INFORMATION SUPPLIED =
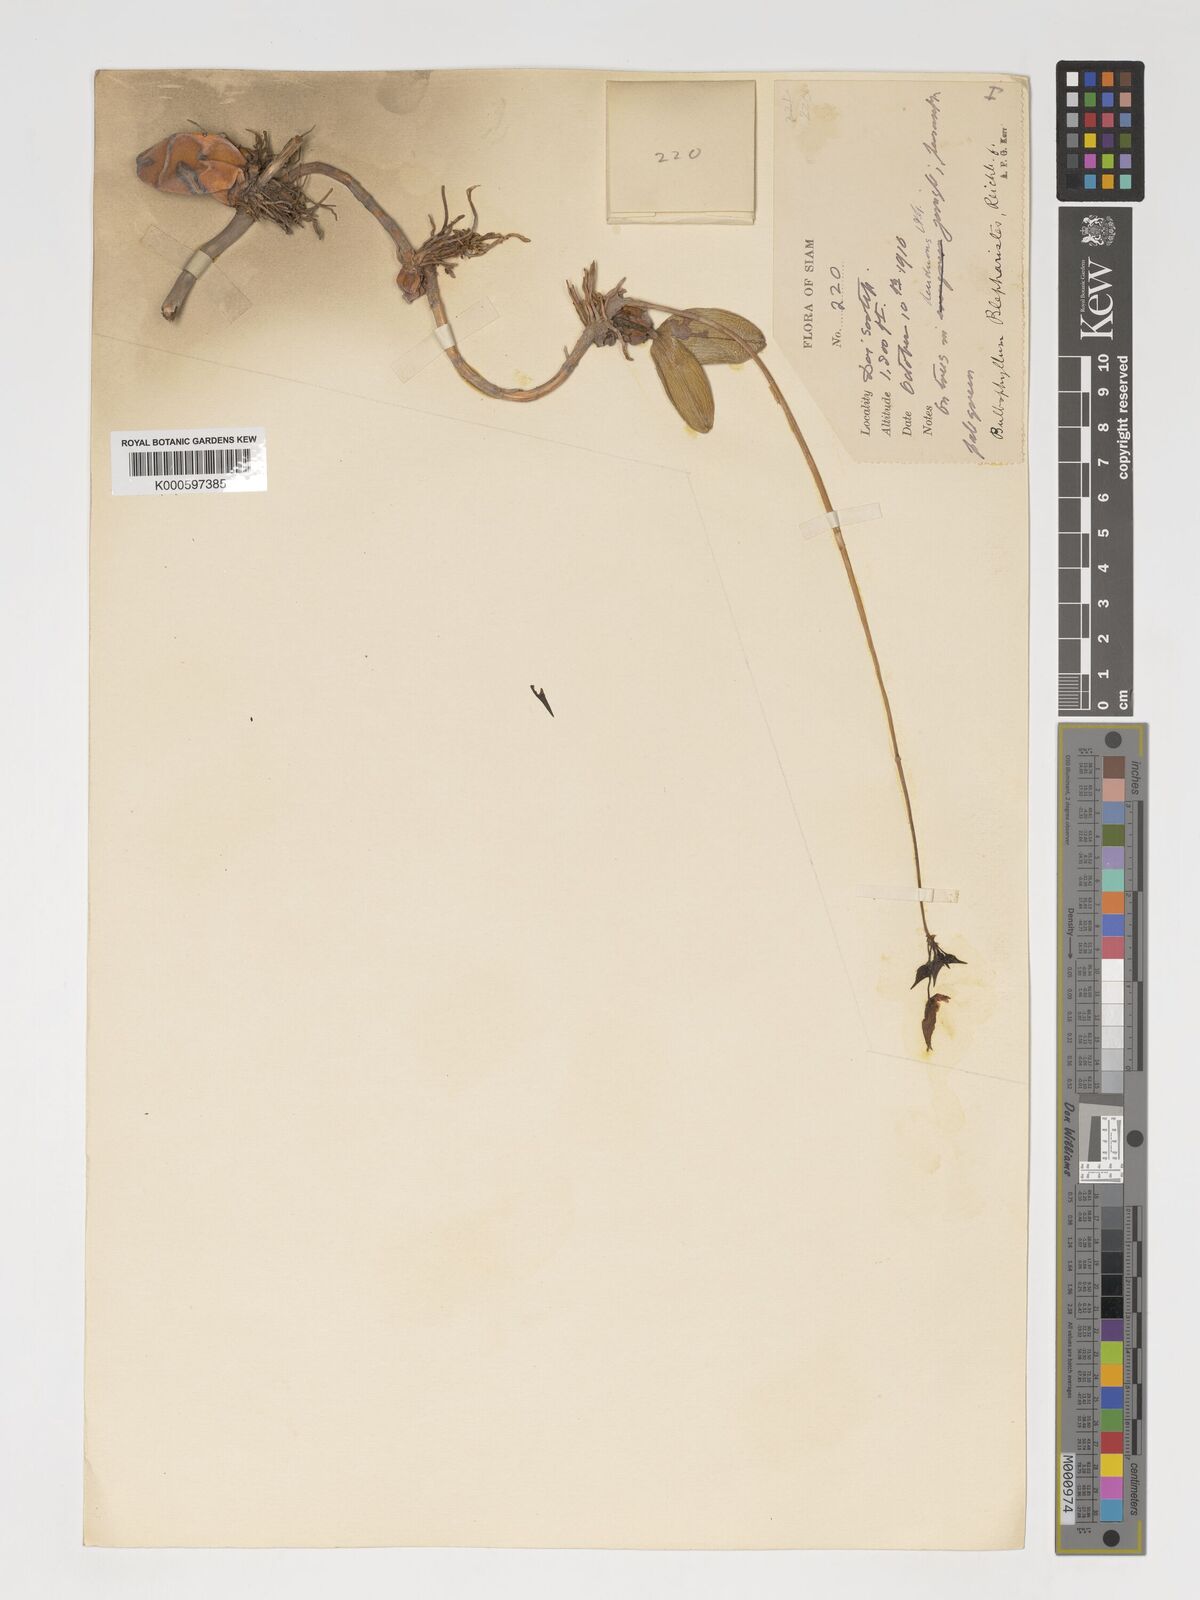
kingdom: Plantae
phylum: Tracheophyta
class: Liliopsida
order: Asparagales
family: Orchidaceae
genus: Bulbophyllum
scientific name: Bulbophyllum blepharistes
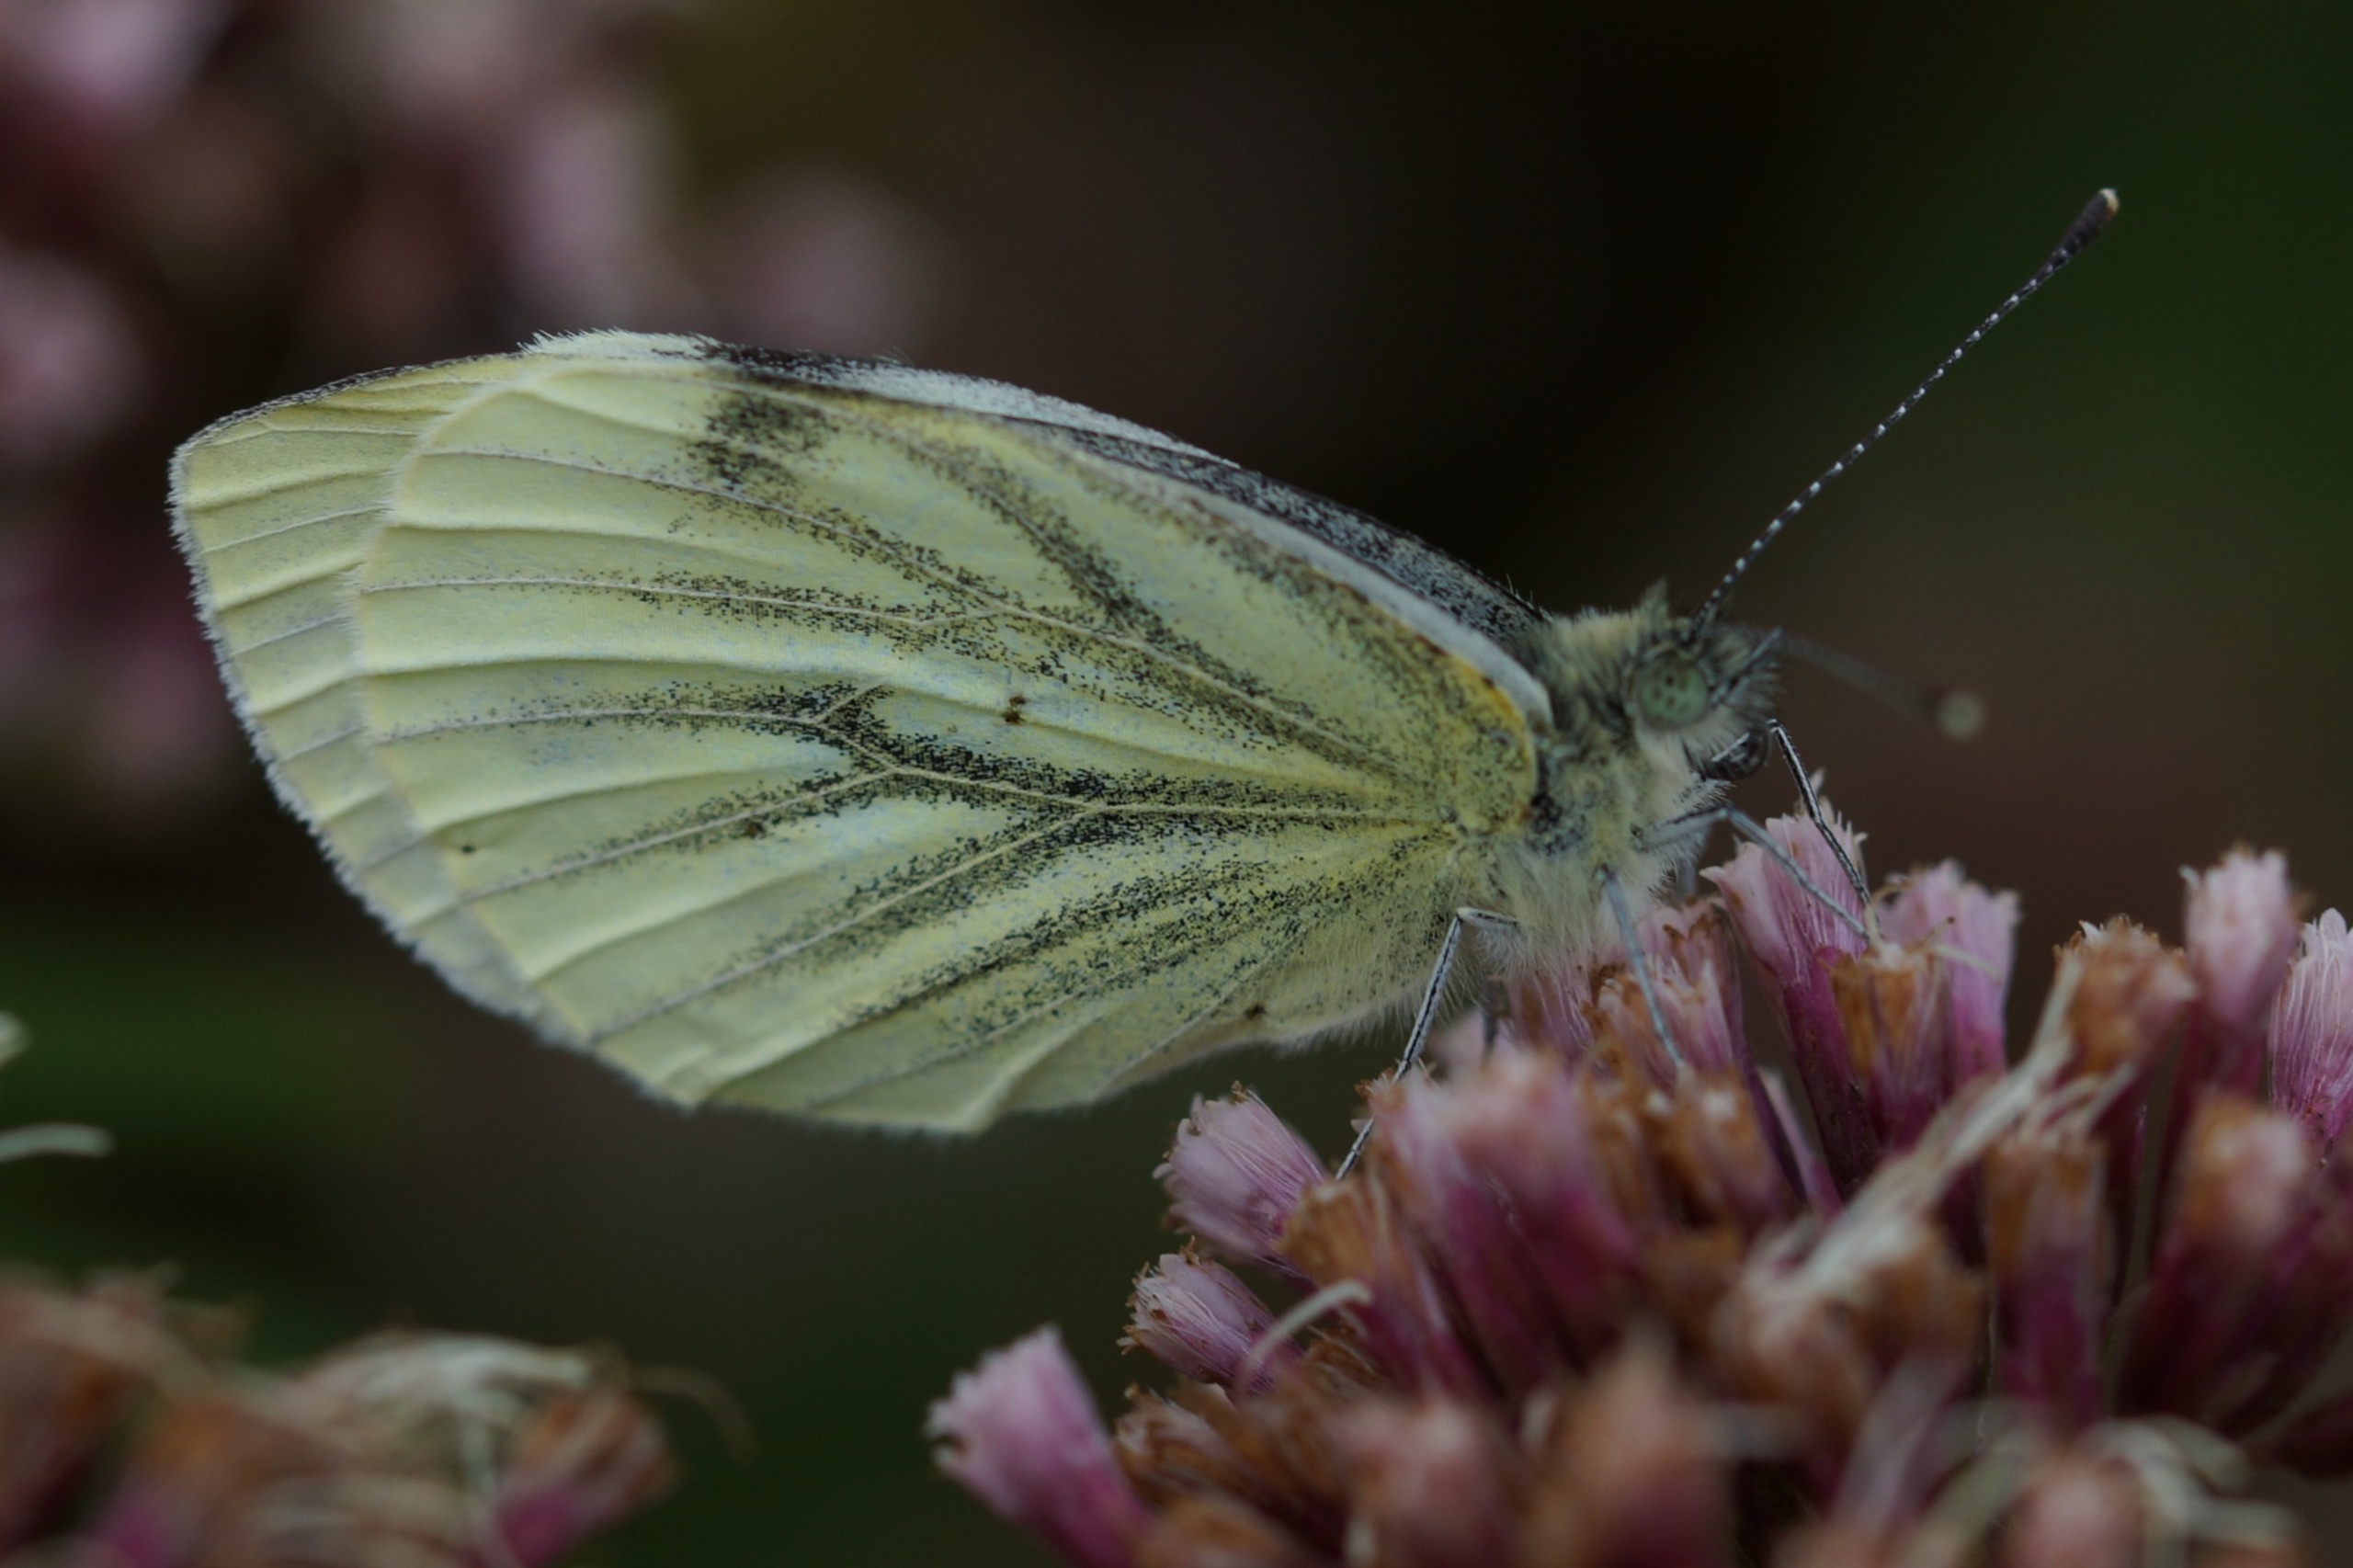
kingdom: Animalia
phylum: Arthropoda
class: Insecta
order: Lepidoptera
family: Pieridae
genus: Pieris
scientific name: Pieris napi
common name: Grønåret kålsommerfugl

AIM OF THE TASK =
Rewrite the data above with every "scientific name" changed to "species" and nothing else altered. Omit the pictures.

COMPLETED TASK =
kingdom: Plantae
phylum: Tracheophyta
class: Liliopsida
order: Asparagales
family: Orchidaceae
genus: Bulbophyllum
species: Bulbophyllum blepharistes
kingdom: Animalia
phylum: Arthropoda
class: Insecta
order: Lepidoptera
family: Pieridae
genus: Pieris
species: Pieris napi
common name: Grønåret kålsommerfugl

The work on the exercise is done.